- Location: Bhushanchhara Union, Rangamati District, Chittagong Hill Tracts, Bangladesh
- Date: 31 May 1984
- Target: Bengali settlers
- Attack type: Massacre
- Deaths: 400
- Perpetrators: Shanti Bahini
- Motive: Ethnic violence during the Chittagong Hill Tracts conflict

= Bhushanchhara massacre =

Massacre of Bengali settlers

Bhushanchhara massacre was a massacre of Bengalis in Bhushanchhora union of Rangamati District of the Chittagong Hill Tracts. It was committed by the Shanti Bahini, the armed wing of the Parbatya Chattagram Jana Samhati Samiti on 31st of May, 1984.

== Background ==
On May 31 1984, the Bengalis living in Bhushanchhara union of Barkal Upazila of Rangamati were targeted.

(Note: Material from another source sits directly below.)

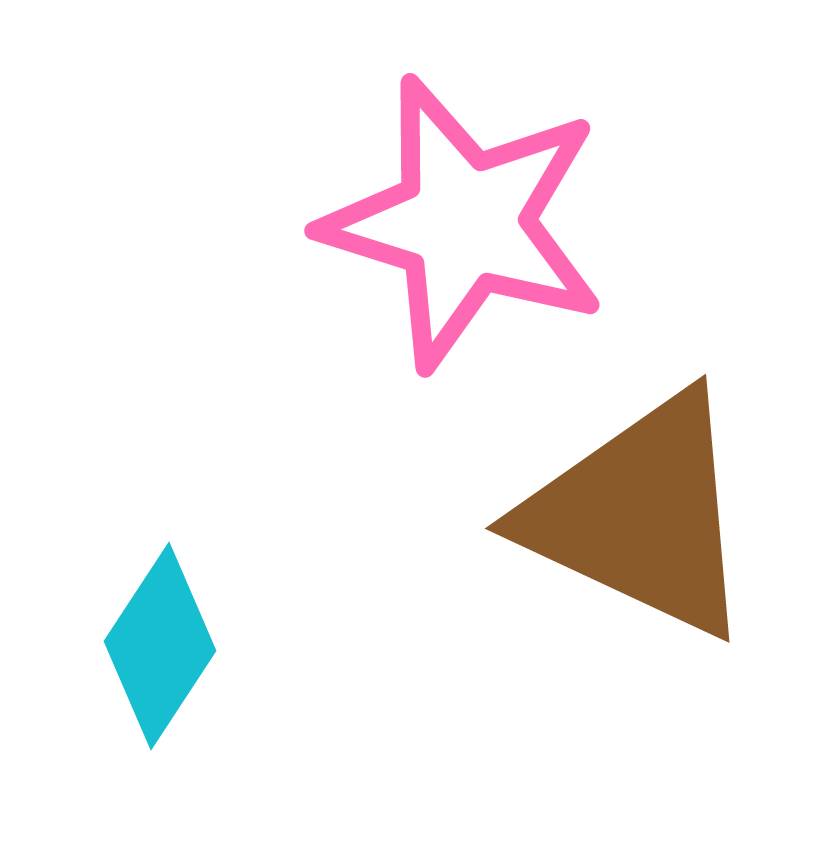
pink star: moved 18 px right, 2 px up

According to claims made by locals and security sources, an armed group of 125 of Shanti Bahini personnel headed Moni Swapan Dewan alias Major Rajesh surrounded the entire village late at night. In just four hours from 4 am to 8 am, they killed 400 ethnic Bengalis, including women and children.

== Aftermath ==
No case of the incident was registered with the police. Victims of the massacre allege that reports of the massacre were covered up, and no reports of the incident was published in local and foreign media.

Moni Swapan, the alleged chief perpetrator, later became a member of parliament and deputy minister for Chittagong Hill Tracts Affairs.

As of 2023, the killing has not gone to trial and victims were yet to be compensated.